Residents approve $549,000 hike in 2010-11 levy but tell officials they should tighten belts on spending
Grafton School District residents on Monday approved a $16.6 million levy to support the 2010-11 budget, but the favorable vote at the annual meeting didn’t come until several of them criticized a 3.4% tax-rate increase included in the spending plan.
“The citizens of Grafton face the same problems as you do,” resident Janiece Magestro told School Board members. “Can’t you guys learn to live within your budget like everybody else?”
Magestro was one of about 10 village and town residents who spoke against the proposed budget, which school officials said was pared to minimize cost without affecting the quality of education.
“We are living within the law established for school districts,” Board Treasurer Paul Lorge told an audience of more than 100 people. “We are within the state levy limit.”
During a budget presentation, Lorge said school officials were aware of the negative reaction to a 13.3% tax-rate hike in last year’s budget, an increase he said resulted largely because of $1 million reduction in state equalized aid.
This year, the district received $7.2 million in state aid — $130,000 more than originally expected — but still faces other expenditure increases, Lorge said. The largest increase is a 3.4% hike in salaries and benefits for teachers as part of a two-year contract with the Grafton Education Association.
A $549,000 increase in the 2010-11 levy “represents our contractual obligation to the GEA,” Lorge said.
The budget, which will not be finalized by the board until late October, calls for a tax rate of $10.79 per $1,000 of equalized valuation, up 36 cents from 2009-10.
Based on the new rate, the owner of a $250,000 house would pay $2,698 in taxes, or $89 more, to support school spending in 2010-11. The owner of a $300,000 home would pay $3,238, or $107 more.
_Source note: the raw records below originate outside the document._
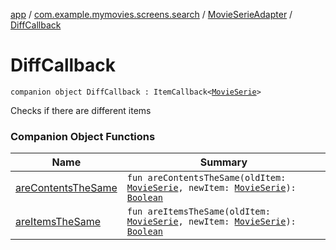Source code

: [app](../../../index.md) / [com.example.mymovies.screens.search](../../index.md) / [MovieSerieAdapter](../index.md) / [DiffCallback](./index.md)

# DiffCallback

`companion object DiffCallback : ItemCallback<`[`MovieSerie`](../../../com.example.mymovies.models/-movie-serie/index.md)`>`

Checks if there are different items

### Companion Object Functions

| Name | Summary |
|---|---|
| [areContentsTheSame](are-contents-the-same.md) | `fun areContentsTheSame(oldItem: `[`MovieSerie`](../../../com.example.mymovies.models/-movie-serie/index.md)`, newItem: `[`MovieSerie`](../../../com.example.mymovies.models/-movie-serie/index.md)`): `[`Boolean`](https://kotlinlang.org/api/latest/jvm/stdlib/kotlin/-boolean/index.html) |
| [areItemsTheSame](are-items-the-same.md) | `fun areItemsTheSame(oldItem: `[`MovieSerie`](../../../com.example.mymovies.models/-movie-serie/index.md)`, newItem: `[`MovieSerie`](../../../com.example.mymovies.models/-movie-serie/index.md)`): `[`Boolean`](https://kotlinlang.org/api/latest/jvm/stdlib/kotlin/-boolean/index.html) |

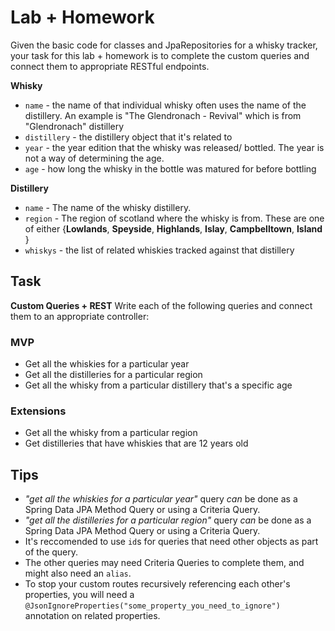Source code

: # Lab + Homework

Given the basic code for classes and JpaRepositories for a whisky tracker, your task for this lab + homework is to complete the custom queries and connect them to appropriate RESTful endpoints.



**Whisky**

- `name` - the name of that individual whisky often uses the name of the distillery. An example is "The Glendronach - Revival" which is from "Glendronach" distillery
- `distillery` - the distillery object that it's related to
- `year` - the year edition that the whisky was released/ bottled. The year is not a way of determining the age.
- `age` - how long the whisky in the bottle was matured for before bottling

**Distillery**

- `name` - The name of the whisky distillery.
- `region` - The region of scotland where the whisky is from. These are one of either {**Lowlands**, **Speyside**, **Highlands**, **Islay**, **Campbelltown**, **Island** }
- `whiskys` - the list of related whiskies tracked against that distillery

## Task

**Custom Queries + REST** Write each of the following queries and connect them to an appropriate controller:

### MVP
  * Get all the whiskies for a particular year
  * Get all the distilleries for a particular region
  * Get all the whisky from a particular distillery that's a specific age
  
###  Extensions
  * Get all the whisky from a particular region 
  * Get distilleries that have whiskies that are 12 years old 



## Tips
* *"get all the whiskies for a particular year"* query *can* be done as a Spring Data JPA Method Query or using a Criteria Query.
* *"get all the distilleries for a particular region"* query *can* be done as a Spring Data JPA Method Query or using a Criteria Query.
* It's reccomended to use `id`s for queries that need other objects as part of the query.
* The other queries may need Criteria Queries to complete them, and might also need an `alias`.
* To stop your custom routes recursively referencing each other's properties, you will need a `@JsonIgnoreProperties("some_property_you_need_to_ignore")` annotation on related properties.


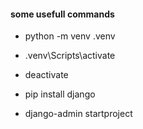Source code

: #### some usefull commands
- python -m venv .venv
- .venv\Scripts\activate
- deactivate

- pip install django
- django-admin startproject <projectName>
The 68-27 vote adopting the levy came after a number of residents said the board should work harder to reduce costs.
Several residents questioned why teachers aren’t required to pay for health insurance. Lorge said the contract was negotiated as a package deal including salaries and benefits, so covering insurance premiums actually limited pay increases.
Lorge said 29 teachers chose not to receive coverage through the negotiated insurance plan, saving the district more than $300,000.
Town of Grafton resident Paul Voelker said district taxpayers have been overburdened with rising expenses and urged voters to reject the proposed levy.
“In light of what’s going on with the economy, I don’t know how we can justify asking people of this community to pay another 3.4%,” Voelker said.
Voelker made a motion to keep the levy at last year’s level of $16 million and received a second, but the proposal failed on a voice vote.
Several other residents, including teachers, defended the proposed budget as a necessity to maintain quality education.
“Keep in mind that Grafton is a very good school district,” resident Mike Dempsey said. “People move here because of the schools, not the dam or other things.”
Grafton Town Chairman Lester Bartel also praised the board for its budget preparation but said district officials “need to address the practice of continued levy increases.”
“No other taxing district in Ozaukee County is close to the two-year increases that the school district has had,” Bartel said. “That’s unmaintainable over the long term.”
The $16.6 million levy includes $15.2 million for general-fund expenses and $1.37 million for debt service. Total expenses of $24 million in the general fund include $16.7 million for salaries and benefits.
In addition to adopting the levy, voters approved $100 increases in the annual salaries for board members. The president, vice president, clerk and treasurer will now be paid $1,450, with all other members receiving $1,350.